In April of this year, the Transportation Security Administration Chief, Kip Hawley, publicly announced that the TSA was going to ramp up purchases of millimeter-wave checkpoint security equipment. Specifically, the L-3 SafeView ProVision™ portals were singled out for deployment in many US airports. During Q2 of this year, the TSA began deploying 38 ProVision™ scanners in LA, Baltimore, Denver, Albuquerque, Dallas, Detroit, Las Vegan, Miami, and New York’s JFK airport. Even more encouraging were comments from other TSA officials stating that the scanners could eventually replace metal detectors at the nation's 2,000 airport checkpoints and the pat-downs done on passengers who need extra screening.
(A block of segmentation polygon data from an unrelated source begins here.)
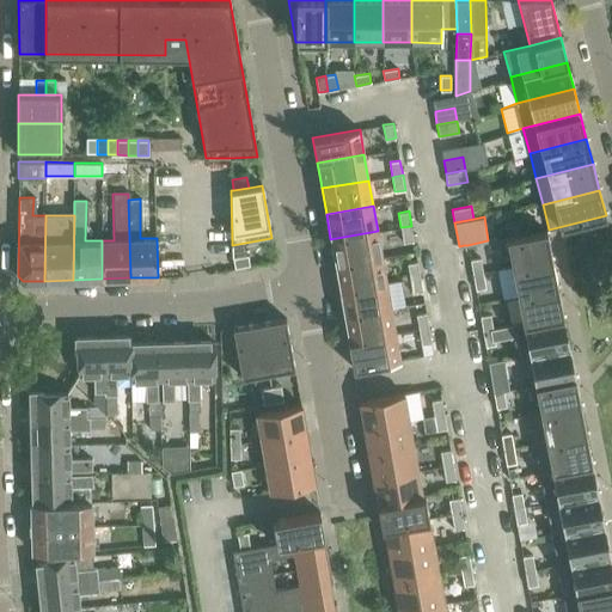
[(404,243),(414,240),(411,226),(401,227),(404,243)]
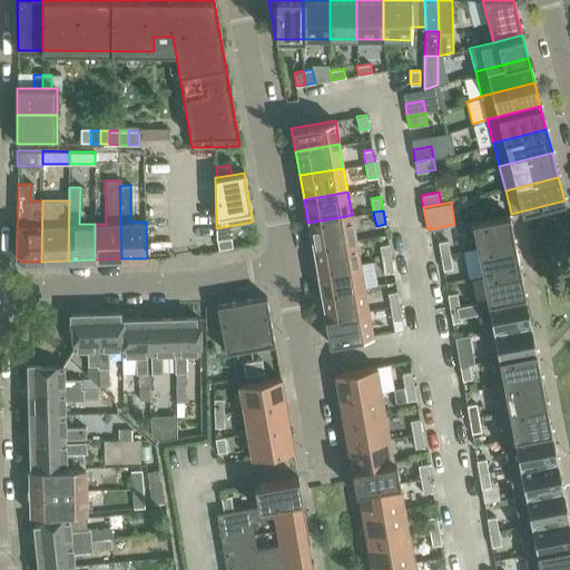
[(471,220),(477,248),(514,242),(509,214),(471,220)]
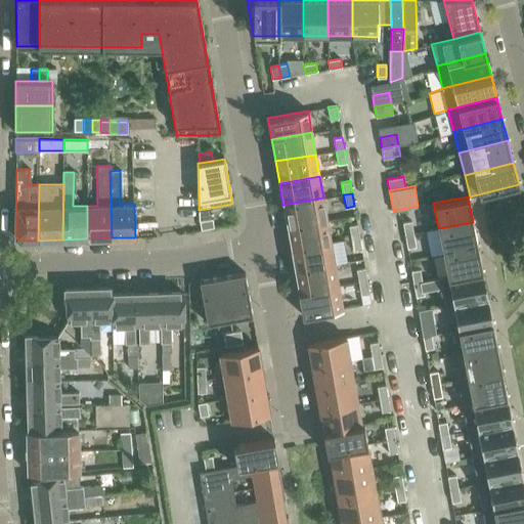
[(323,198),(282,205),(287,227),(328,220),(323,198)]
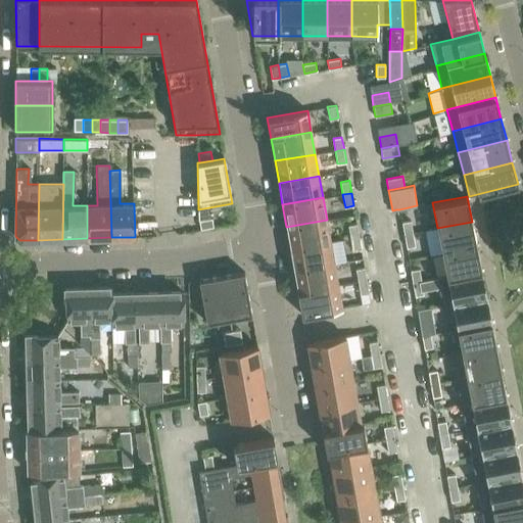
[(199,220),(200,229),(214,227),(211,218),(199,220)]
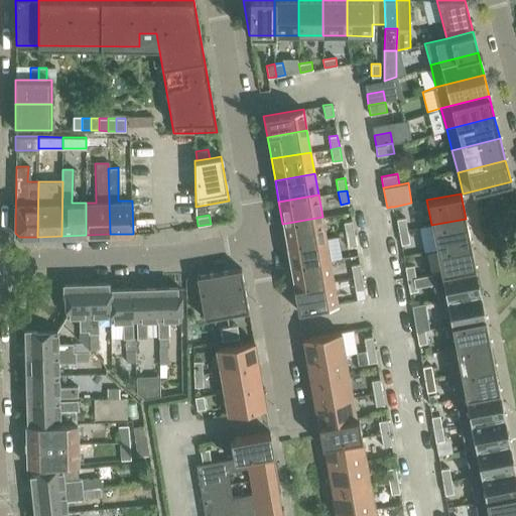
[(286,245),(326,238),(323,217),(282,224),(286,245)]
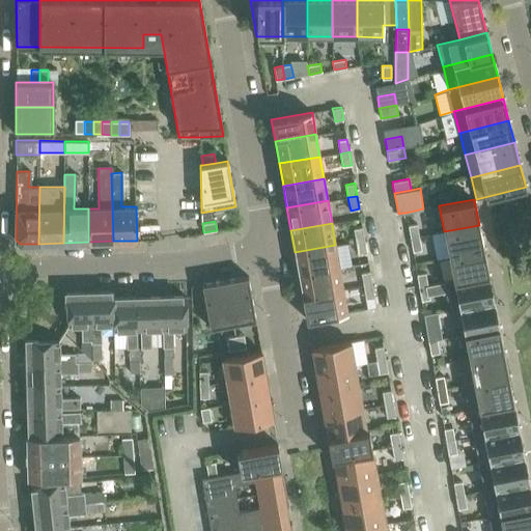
[(417,223),(408,225),(411,238),(419,236),(417,223)]
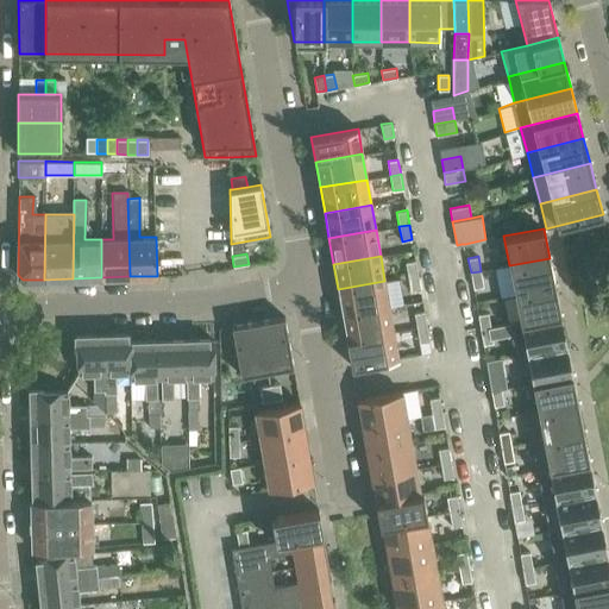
[(509,265),(515,294),(556,286),(550,258),(509,265)]
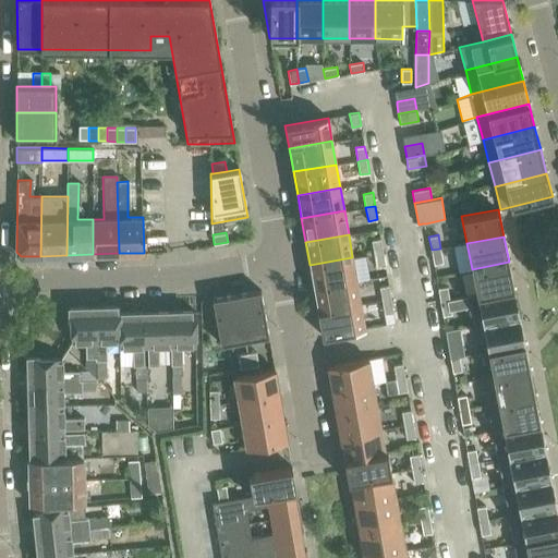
[(383,252),(380,239),(372,240),(374,254),(383,252)]
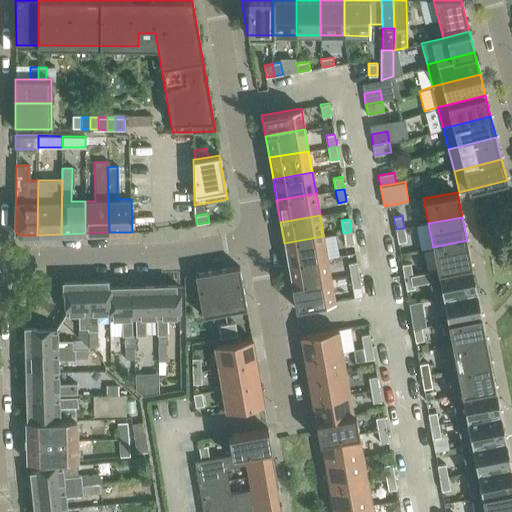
[(404,228),(396,229),(398,242),(406,240),(404,228)]
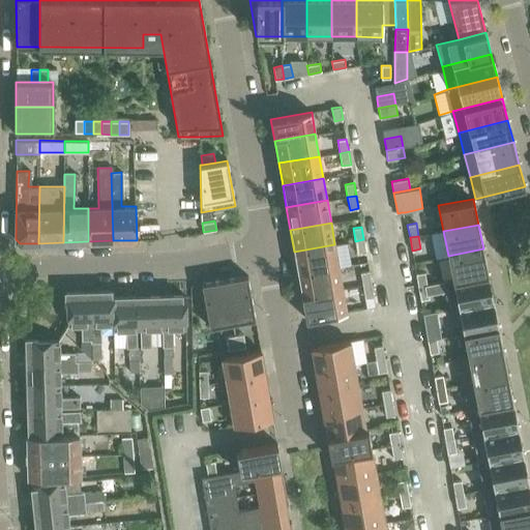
[(366,253),(363,239),(355,241),(357,254),(366,253)]
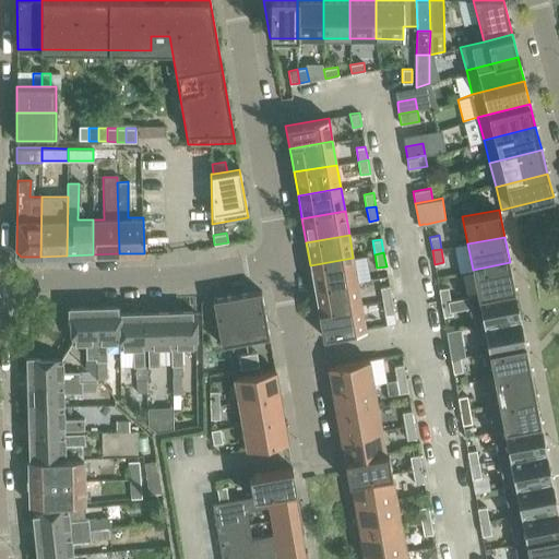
[(353,258),(310,265),(314,289),(357,282),(353,258)]
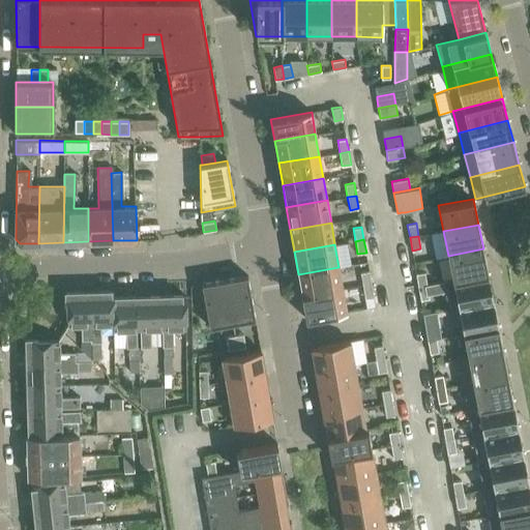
[(488,273),(483,248),(448,256),(452,278),(452,280),(488,273)]
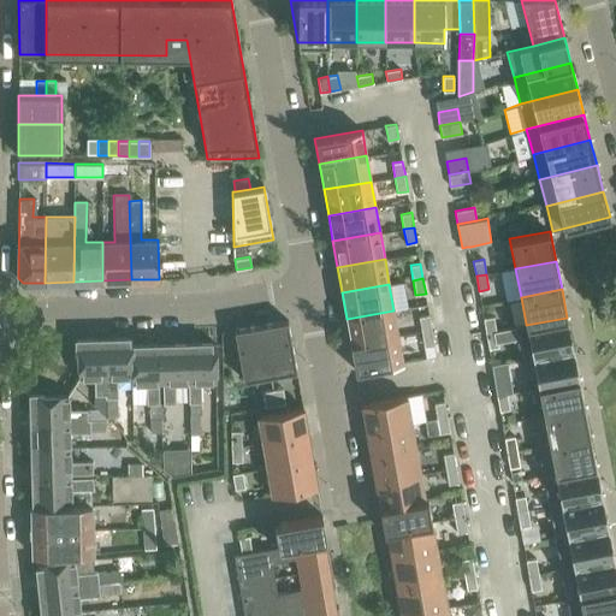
[(347,319),(351,344),(398,336),(394,311),(347,319)]
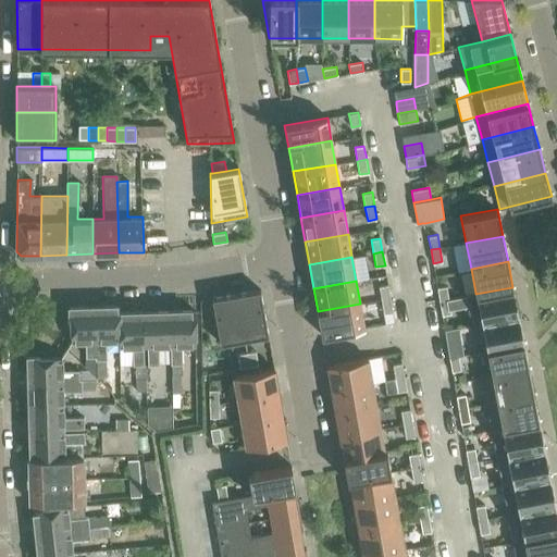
[(381,299),(391,298),(388,284),(379,286),(381,299)]
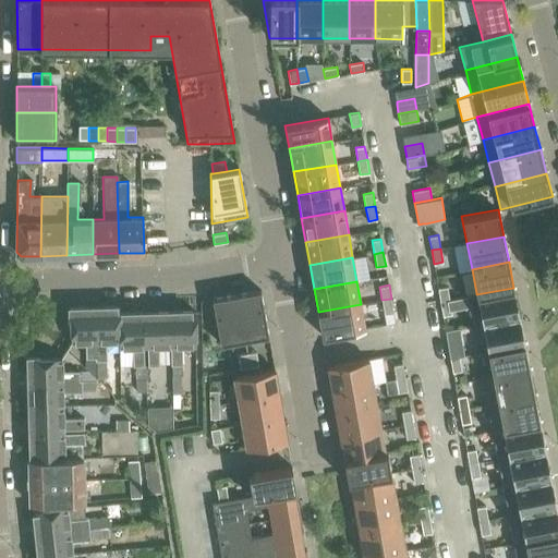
[(440,302),(450,300),(447,287),(438,288),(440,302)]
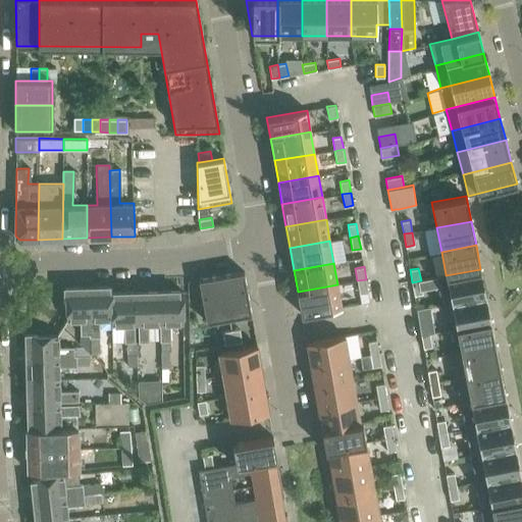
[(446,275),(446,274),(435,276),(436,280),(441,305),(452,303),(451,302),(485,296),(480,269),(446,275)]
In addition to these airport checkpoint deployments, L-3 has publicly stated that scanners are already used in many different locations, including a few courthouses, jails and US embassies, as well as overseas border crossings, military checkpoints, government buildings and some foreign airports such as Amsterdam's Schiphol. So, it will be difficult for anyone reading this article to NOT see these millimeter-wave portals if they do airline travel. That should be exciting to our entire industry, as it’s sort of like “millimeter-waves going mainstream”.
MWJ: That is very interesting and I look forward to seeing this technology showing up in airports, especially if it means getting through security faster.
So despite the benefits, the public and TSA official need to resolve the objections people have to machines that can look through clothes.